[[ GIVEN TEXT open ]]
Oracle 12.1.0.2 provides new functionality for finding pattern matches in a data set; using the MATCH_RECOGNIZE function it’s fairly easy to generate results based on a defined pattern in the data. Let’s look at some examples and see how to use MATCH_RECOGNIZE to find and report user-defined patterns in a data set. The examples provided were taken from the Live SQL website (https://livesql.oracle.com) and from the Oracle documentation (https://docs.oracle.com/database/121/DWHSG/pattern.htm#DWHSG8981), where MATCH_RECOGNIZE is more thoroughly explained. This is not an exhaustive treatise on MATCH_RECOGNIZE, but an introduction to the function and some of what it can accomplish. Keeping that in mind, let’s begin.
[[ GIVEN TEXT closed ]]
[[ MATERIAL TO PROCESS open ]]
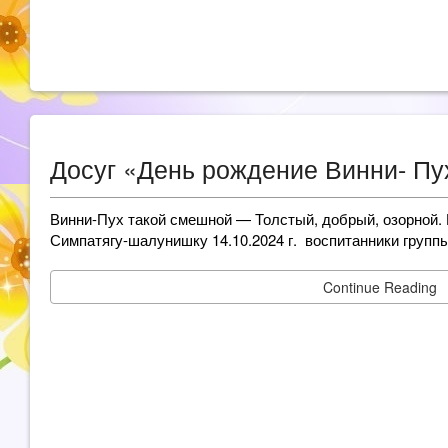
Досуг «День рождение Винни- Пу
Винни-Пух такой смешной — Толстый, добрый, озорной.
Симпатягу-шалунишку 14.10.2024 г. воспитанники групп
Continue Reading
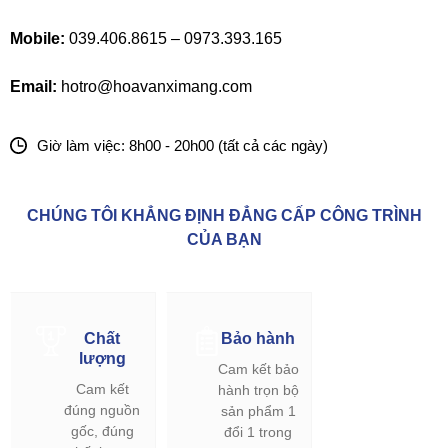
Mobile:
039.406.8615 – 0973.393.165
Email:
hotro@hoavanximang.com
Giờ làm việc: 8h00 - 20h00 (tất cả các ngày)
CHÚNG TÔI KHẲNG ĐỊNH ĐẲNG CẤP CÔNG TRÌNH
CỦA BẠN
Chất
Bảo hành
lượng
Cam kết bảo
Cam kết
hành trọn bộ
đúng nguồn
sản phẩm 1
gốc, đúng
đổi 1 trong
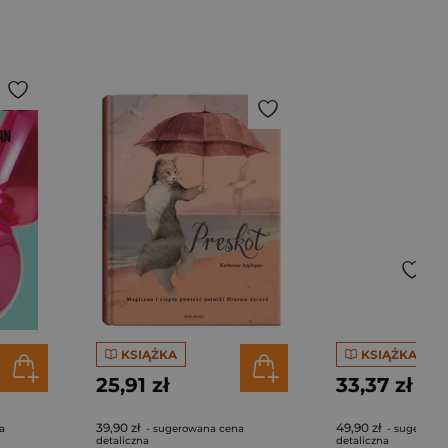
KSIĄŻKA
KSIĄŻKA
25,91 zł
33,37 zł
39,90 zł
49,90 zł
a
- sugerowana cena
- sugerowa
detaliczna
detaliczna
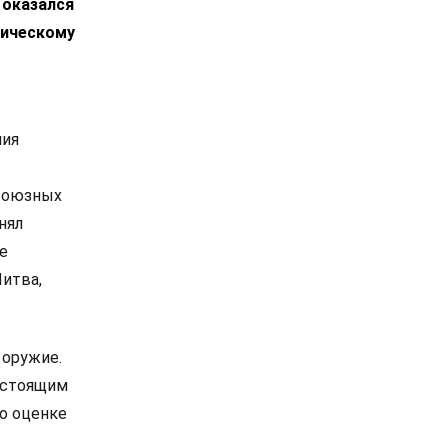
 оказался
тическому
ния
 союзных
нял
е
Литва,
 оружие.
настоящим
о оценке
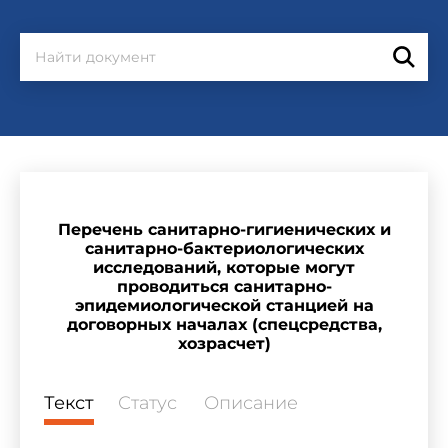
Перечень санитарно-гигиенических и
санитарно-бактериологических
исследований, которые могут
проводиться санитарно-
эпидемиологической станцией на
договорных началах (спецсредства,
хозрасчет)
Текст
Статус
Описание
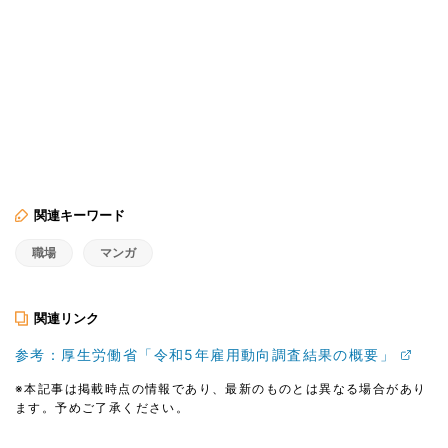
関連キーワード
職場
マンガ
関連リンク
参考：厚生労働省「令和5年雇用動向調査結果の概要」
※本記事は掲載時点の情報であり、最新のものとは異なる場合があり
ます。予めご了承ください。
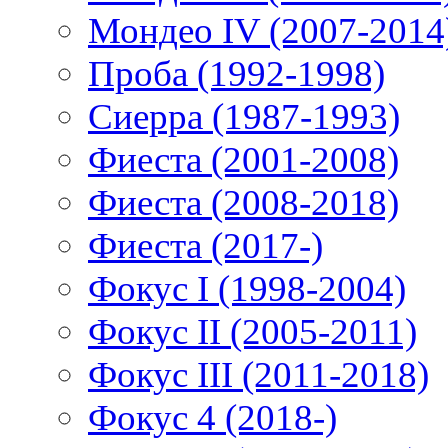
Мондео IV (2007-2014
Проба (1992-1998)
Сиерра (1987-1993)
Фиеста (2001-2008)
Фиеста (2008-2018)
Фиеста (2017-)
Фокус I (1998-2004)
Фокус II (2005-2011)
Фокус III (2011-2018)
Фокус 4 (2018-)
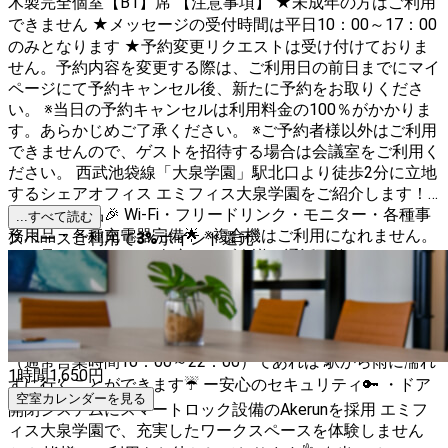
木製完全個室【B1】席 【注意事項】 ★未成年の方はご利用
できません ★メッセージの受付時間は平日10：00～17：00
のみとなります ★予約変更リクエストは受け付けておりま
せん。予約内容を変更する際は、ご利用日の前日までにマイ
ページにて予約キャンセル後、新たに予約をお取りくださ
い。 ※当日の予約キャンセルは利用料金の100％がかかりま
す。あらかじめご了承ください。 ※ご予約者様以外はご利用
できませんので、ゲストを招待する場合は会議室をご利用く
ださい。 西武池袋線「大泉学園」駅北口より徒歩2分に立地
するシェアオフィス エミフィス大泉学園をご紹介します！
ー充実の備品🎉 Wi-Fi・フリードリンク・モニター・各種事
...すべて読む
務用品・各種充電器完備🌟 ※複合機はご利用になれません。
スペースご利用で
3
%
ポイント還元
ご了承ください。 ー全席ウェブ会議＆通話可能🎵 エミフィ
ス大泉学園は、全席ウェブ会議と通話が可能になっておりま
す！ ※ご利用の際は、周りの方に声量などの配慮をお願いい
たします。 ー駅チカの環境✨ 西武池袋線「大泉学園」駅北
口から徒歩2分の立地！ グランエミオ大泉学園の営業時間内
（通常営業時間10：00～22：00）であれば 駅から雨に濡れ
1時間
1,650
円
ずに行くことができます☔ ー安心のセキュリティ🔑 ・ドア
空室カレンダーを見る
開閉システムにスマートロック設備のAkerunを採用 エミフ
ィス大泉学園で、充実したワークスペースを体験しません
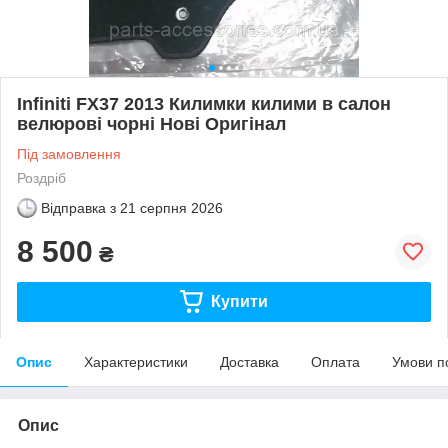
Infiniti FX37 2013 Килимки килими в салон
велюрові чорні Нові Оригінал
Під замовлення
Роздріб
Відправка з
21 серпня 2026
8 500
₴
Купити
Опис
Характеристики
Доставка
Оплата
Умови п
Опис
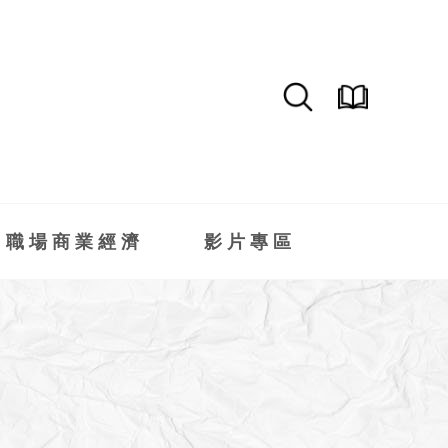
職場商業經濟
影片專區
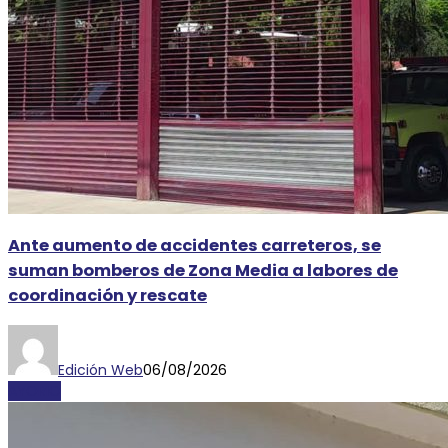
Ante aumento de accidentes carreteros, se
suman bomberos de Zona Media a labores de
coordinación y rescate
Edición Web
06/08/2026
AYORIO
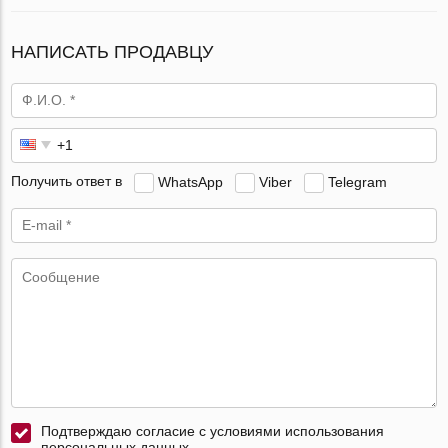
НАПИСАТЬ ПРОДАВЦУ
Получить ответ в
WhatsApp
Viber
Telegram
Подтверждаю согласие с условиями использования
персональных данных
[[ MATERIAL TO PROCESS closed ]]
▶ [TASKS TO CARRY OUT]:
1. According to the MATCH_RECOGNIZE passage, which Oracle release provides the new pattern-matching functionality?
2. Express the lines of the listing as a numbered list, from the line with "Ante aumento de accidentes carreteros, se" up to and including the last line of the listing. Omit blank lines and the pictures.
The MATCH_RECOGNIZE passage and the listing come from unrelated sources.

▶ [REPLIES]:
1. Oracle 12.1.0.2

2.
1. Ante aumento de accidentes carreteros, se
2. suman bomberos de Zona Media a labores de
3. coordinación y rescate
4. Edición Web
5. 06/08/2026
6. AYORIO
7. НАПИСАТЬ ПРОДАВЦУ
8. Получить ответ в
9. WhatsApp
10. Viber
11. Telegram
12. Подтверждаю согласие с условиями использования
13. персональных данных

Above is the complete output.